There are several reasons why SPV is created. Some important reasons are as follows-
- Risk sharing: It is mainly created to isolate or relocate the financial risk of the parent company. This is done by allocating the work (and risk) among various investors. For example, who is obligated to build the project, or who is obligated to operate the project, or who is obligated to sell the output, and so on. Once, the risks are allocated the investors are obligated to deliver them. If they fail to do so, they have to pay penalty as per the contract. In case of bankruptcy of parent company, the SPV can continue to function due to this risk-sharing.
- Securitization: It is a financial practice of pooling in the various kinds of debts (contractual) like residential mortgages, auto loans, or other commercial mortgages in the SPV and then selling the debts off through various securities like bonds, CMO (collateralized mortgage obligation), etc. to various investors.
- Asset Transfer: Some assets are non-transferable or difficult to hold. The companies can simply create an SPV for these assets and can easily transfer it by selling the SPV to the investor. It is better than splitting the asset or getting the various permits for it. It happens commonly in mergers and acquisition companies.
- Property Sale: There are times when the tax on the property sale is higher than its capital gains. The company creates an SPV for such property so that by selling it directly one doesn’t have to pay tax on the property sale.
These uses of SPV suggest its benefits as well. The other benefits include minimal red-tapism as it is relatively easier to set up and there is minimal authorization of government required. If SPV is created in a tax haven like Cayman Island, then it can avail the benefits of tax saving.

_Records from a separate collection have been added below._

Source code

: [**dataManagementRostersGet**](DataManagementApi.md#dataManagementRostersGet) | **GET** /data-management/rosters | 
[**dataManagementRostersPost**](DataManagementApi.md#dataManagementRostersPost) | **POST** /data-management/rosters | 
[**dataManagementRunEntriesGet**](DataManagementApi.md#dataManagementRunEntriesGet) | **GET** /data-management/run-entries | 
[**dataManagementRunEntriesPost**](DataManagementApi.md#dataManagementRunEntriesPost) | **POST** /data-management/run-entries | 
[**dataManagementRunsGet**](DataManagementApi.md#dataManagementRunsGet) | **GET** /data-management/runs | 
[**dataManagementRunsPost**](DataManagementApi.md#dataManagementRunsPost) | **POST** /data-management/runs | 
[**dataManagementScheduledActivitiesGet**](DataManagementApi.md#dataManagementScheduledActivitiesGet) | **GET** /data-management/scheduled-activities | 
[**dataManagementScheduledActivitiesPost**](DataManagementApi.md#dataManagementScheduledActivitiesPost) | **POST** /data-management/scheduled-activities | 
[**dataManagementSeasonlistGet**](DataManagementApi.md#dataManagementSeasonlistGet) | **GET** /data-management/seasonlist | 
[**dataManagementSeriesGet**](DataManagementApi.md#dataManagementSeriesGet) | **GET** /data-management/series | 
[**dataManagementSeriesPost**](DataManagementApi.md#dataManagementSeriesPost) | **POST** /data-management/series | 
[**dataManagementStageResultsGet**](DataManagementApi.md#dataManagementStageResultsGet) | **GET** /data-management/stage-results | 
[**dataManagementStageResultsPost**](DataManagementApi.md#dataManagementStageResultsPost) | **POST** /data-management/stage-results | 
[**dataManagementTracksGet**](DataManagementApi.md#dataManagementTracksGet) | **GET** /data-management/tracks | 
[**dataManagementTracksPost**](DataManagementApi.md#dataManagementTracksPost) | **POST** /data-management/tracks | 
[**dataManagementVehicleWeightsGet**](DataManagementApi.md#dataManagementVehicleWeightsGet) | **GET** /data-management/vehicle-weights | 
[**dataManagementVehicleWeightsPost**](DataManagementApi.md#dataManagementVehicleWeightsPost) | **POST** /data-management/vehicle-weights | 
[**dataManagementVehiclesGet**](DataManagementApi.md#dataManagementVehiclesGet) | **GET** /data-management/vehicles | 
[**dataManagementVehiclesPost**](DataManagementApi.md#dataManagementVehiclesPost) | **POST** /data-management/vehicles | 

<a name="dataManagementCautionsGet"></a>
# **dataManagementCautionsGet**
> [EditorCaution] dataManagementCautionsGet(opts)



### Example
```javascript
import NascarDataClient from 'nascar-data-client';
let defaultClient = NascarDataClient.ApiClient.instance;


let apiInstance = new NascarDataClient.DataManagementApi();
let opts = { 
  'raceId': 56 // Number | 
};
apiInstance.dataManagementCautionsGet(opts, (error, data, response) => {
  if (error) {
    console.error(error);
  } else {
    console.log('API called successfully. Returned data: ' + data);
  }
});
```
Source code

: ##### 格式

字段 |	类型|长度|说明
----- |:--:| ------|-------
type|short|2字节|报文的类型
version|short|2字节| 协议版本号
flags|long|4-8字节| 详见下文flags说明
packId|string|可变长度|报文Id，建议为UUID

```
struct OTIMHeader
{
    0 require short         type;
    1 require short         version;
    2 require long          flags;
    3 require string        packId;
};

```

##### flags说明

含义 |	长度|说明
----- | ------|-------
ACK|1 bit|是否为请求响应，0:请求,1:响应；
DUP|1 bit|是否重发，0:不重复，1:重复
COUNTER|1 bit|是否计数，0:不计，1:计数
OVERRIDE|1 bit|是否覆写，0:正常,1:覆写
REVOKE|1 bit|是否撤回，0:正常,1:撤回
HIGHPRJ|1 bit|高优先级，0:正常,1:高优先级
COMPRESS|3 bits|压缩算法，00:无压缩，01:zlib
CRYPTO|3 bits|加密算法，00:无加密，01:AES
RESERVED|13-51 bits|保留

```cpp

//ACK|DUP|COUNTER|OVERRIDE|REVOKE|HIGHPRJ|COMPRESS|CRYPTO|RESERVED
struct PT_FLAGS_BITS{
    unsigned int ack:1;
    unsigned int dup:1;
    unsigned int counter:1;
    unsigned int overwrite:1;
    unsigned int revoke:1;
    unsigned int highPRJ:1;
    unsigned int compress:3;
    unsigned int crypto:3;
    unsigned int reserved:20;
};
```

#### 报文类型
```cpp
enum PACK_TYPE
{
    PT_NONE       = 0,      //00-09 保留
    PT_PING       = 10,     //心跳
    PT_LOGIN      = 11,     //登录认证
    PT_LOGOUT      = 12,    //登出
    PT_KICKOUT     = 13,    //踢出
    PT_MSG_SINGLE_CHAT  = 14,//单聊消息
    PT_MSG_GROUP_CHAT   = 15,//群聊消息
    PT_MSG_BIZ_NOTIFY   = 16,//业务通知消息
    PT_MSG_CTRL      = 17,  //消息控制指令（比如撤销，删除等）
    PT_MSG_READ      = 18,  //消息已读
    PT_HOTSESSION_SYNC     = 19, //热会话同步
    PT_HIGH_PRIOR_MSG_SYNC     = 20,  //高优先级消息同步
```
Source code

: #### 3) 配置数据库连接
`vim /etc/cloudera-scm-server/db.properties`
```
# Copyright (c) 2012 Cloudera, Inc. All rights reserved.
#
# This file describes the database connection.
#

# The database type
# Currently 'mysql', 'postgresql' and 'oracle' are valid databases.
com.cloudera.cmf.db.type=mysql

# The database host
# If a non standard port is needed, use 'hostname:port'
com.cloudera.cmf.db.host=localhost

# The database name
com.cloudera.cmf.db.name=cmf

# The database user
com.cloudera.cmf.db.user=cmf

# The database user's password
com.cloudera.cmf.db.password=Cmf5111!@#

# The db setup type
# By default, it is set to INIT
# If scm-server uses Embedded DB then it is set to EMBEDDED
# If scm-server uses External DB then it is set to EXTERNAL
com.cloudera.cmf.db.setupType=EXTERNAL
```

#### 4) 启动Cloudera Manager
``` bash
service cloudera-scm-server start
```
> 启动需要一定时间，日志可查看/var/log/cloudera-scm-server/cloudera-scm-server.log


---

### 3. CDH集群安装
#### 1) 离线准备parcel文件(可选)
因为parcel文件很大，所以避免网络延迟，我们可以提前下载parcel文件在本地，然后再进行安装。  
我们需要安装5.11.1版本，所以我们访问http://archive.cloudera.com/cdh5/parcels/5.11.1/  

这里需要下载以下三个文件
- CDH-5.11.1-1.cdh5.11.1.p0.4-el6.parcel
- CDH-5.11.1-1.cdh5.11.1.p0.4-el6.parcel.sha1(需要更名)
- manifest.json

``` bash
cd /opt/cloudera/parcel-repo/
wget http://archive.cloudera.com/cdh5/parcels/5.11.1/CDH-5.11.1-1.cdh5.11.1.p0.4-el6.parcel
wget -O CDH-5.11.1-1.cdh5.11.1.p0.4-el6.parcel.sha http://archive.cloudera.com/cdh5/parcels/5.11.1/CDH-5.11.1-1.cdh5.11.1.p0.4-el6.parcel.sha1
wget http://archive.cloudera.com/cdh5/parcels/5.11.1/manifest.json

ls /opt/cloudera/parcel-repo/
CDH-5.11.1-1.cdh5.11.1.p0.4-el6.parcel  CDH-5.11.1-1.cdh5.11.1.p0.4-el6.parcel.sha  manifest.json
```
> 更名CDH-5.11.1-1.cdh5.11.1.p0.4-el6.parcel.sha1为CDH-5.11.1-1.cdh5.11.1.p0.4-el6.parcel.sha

What are the main risks in SPV?
There is a lack of transparency about whom the real risk lies due to the complexity of allocation. Some SPVs fail to attract investors because it doesn’t have the creditworthiness like its parent company and is usually set up for risky infrastructure projects. Since SPV allows multiple ownership of assets it can lead to the risk of its regulation, as it might not be regulated as per the norms of the parent company. This also leads to the dilution of the direct control of the parent company.
Though SPV’s are completely legal if the companies exploit their accounting loopholes it can lead to big frauds. Some of the famous cases are:
- Enron: In 2000, the Enron had created hundreds of SPVs. By doing so, it was covering billions in debts that occurred due to failed projects and contracts. Through SPVs they quickly transferred their profits from the stocks that were rising and receiving cash for them. Finally, in 2001, their debt came into light, and stocks tumbled down in a week from $90 to $1. The shareholders suffered losses worth $11 billion. Enron had to close all the SPV after the charges were held against them.
- Lehman brothers: This is another famous case of SPV failure. In 2008, Lehman brothers opened several SPVs but most of them were either not registered or lacked proper documentation, or were not maintained by them. This led to an increase in an enormous amount of their liability making them insolvent.
Now, if we look at the present situation of the pandemic in our country, attempts are being made to kick restart the economy. For that, the government of India has announced in the COVID relief package to infuse Rs.5 crores as equity in the special purpose vehicle to help the Non-Banking Financial Companies (NBFCs’) get better credit rating for the bonds issued. This will help in providing more liquidity to these NBFCs through the reliability provided to investors through government guarantee. The guarantee is capped at Rs.30,000 crores as per the relief package. The investors may still find it riskier to invest in these projects during this time.
In conclusion, we have looked at the benefits and the limitations of Special Purpose Vehicle and understood how it works. If they are carried on lawfully one can accomplish huge projects with the impossible scenarios they start with. What is left to see is how the Special Purpose Vehicle with some history of misuse and failures will be able to help the economy gain a foothold in the future?